Bill Gates out of India AI summit amid mounting Epstein scrutiny
Microsoft co-founder and chair of the Gates Foundation Bill Gates attends a session during the Philanthropy Asia Summit, Singapore, May 5, 2025. (AFP Photo)


Bill Gates withdrew from India's AI Impact Summit just hours before he was set to deliver Thursday's keynote address, as scrutiny over his connections to disgraced financier and convicted sex offender Jeffrey Epstein mounted following the release of emails by the U.S. Department of Justice.

The abrupt pullout of Microsoft's co-founder dealt a fresh blow to a flagship event already marred by organisational lapses, a robot row and complaints of traffic chaos.

The six-day event still notched more than $200 billion in investment pledges ​for AI infrastructure in India, including a $110 billion plan announced by Reliance Industries on Thursday. India's ​Tata ⁠Group also signed a partnership deal with OpenAI.

Gates' cancellation follows the release of emails last month by the DOJ that included communication between late financier and convicted sex offender Epstein and the Gates Foundation's staff.

The foundation, started by Gates and his then-wife in 2000, said the billionaire will not deliver his address "to ensure the focus remains on the AI Summit's key priorities." Only days ago, the foundation had dismissed rumors of his absence and insisted he was on track to attend.

The foundation's chief strategy officer and Africa and India chief Ankur Vora spoke instead of Gates.

Gates has said the relationship with Epstein was confined to philanthropy-related discussions and that it was a mistake for him to meet the sex offender.

He was among the top tech leaders due to attend the event among the likes of Google CEO Sundar Pichai, OpenAI CEO Sam Altman and Anthropic CEO Dario Amodei.

Gates' ⁠absence ⁠followed another high-profile cancellation by Nvidia's Jensen Huang earlier on Saturday, which added to a difficult opening for a summit billed as the first major AI forum in the Global South, where India has sought to position itself as a leading voice in worldwide AI governance.

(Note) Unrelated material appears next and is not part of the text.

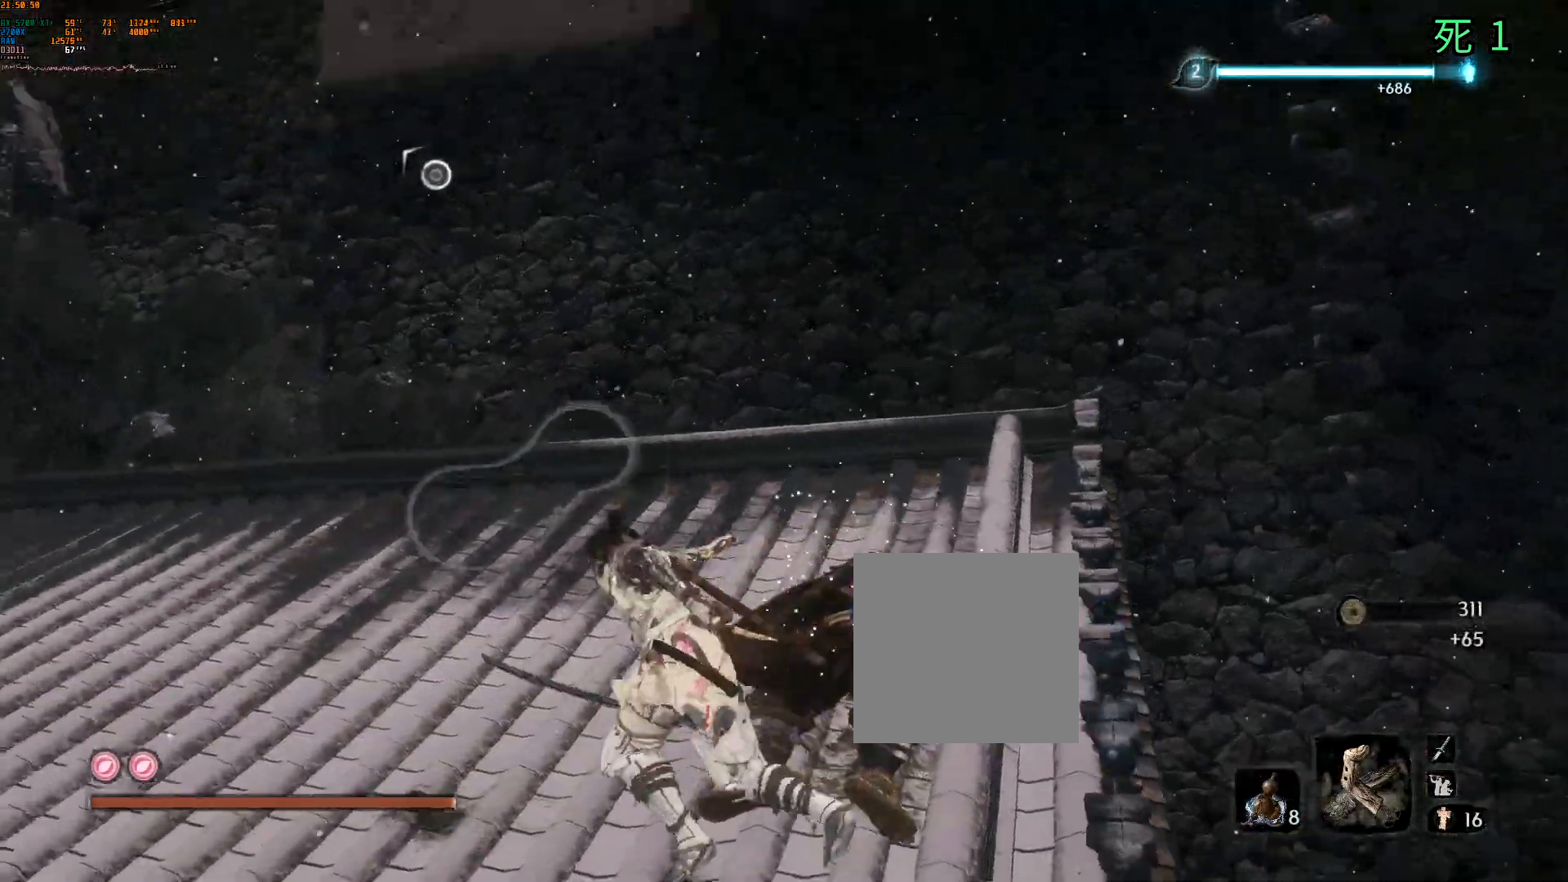
{"buttons": [], "left_stick": "up-left", "events": [[200, "left_stick", "left"], [333, "Y", "down"], [383, "Y", "up"], [483, "left_stick", "up-left"]]}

Modi address, AI commitments

In his keynote address, Indian Prime Minister Narendra Modi called for maintaining children's safety on AI platforms as he addressed the gathering on Thursday, alongside French President Emmanuel Macron.

"We must be even more vigilant about children's safety. Just as a school syllabus is curated, the AI space should also be child- and family-guided," Modi said, after standing on stage with top AI executives and posing for photographs with their arms raised in a show of strength.

The photoshoot produced an awkward moment when Altman and Amodei, chiefs of rival AI firms OpenAI and ⁠Anthropic, stood side by side on stage but did not hold hands although the other executives did.

The symbolic unity pose was to declare the formal launch of the New Delhi Frontier AI Commitments, a set of voluntary principles adopted by leading AI companies at the summit to advance inclusive, responsible development of frontier AI models.

"One hundred million people ​in India now use ChatGPT each week," Altman told the gathering. Despite the investment successes, India's first major AI summit has been marred by organizational lapses ​that have left attendees shocked and angry over what they described as a lack of planning by the Indian government.

Chaos, traffic snarls

The summit exhibition halls were shut to the public on Thursday in a surprise move that led to more anger among participating ⁠companies that had put ‌up stalls ‌and pavilions. The venue compound was largely deserted after three days of large crowds at the event.

Indian university ⁠Galgotias was asked to vacate its stall after a staff member presented a commercially ‌available robotic dog made in China as its own creation, sparking a public uproar.

Police repeatedly shut roads to give preference to VIP movement at the summit, creating chaos in the city ​of 20 million people. The Indian government has apologized ⁠for inconvenience caused to attendees in the initial days.

Opposition parties attacked the government and the prime minister for ⁠poorly managing the global summit.

"The whole summit is, sorry was, meant for researchers, founders, builders who are grinding in the field every day. Instead, ⁠we get treated like we ​don't matter, blocked for hours so some minister or official can pass through," Jay Gala, a Microsoft researcher, said on social media platform X.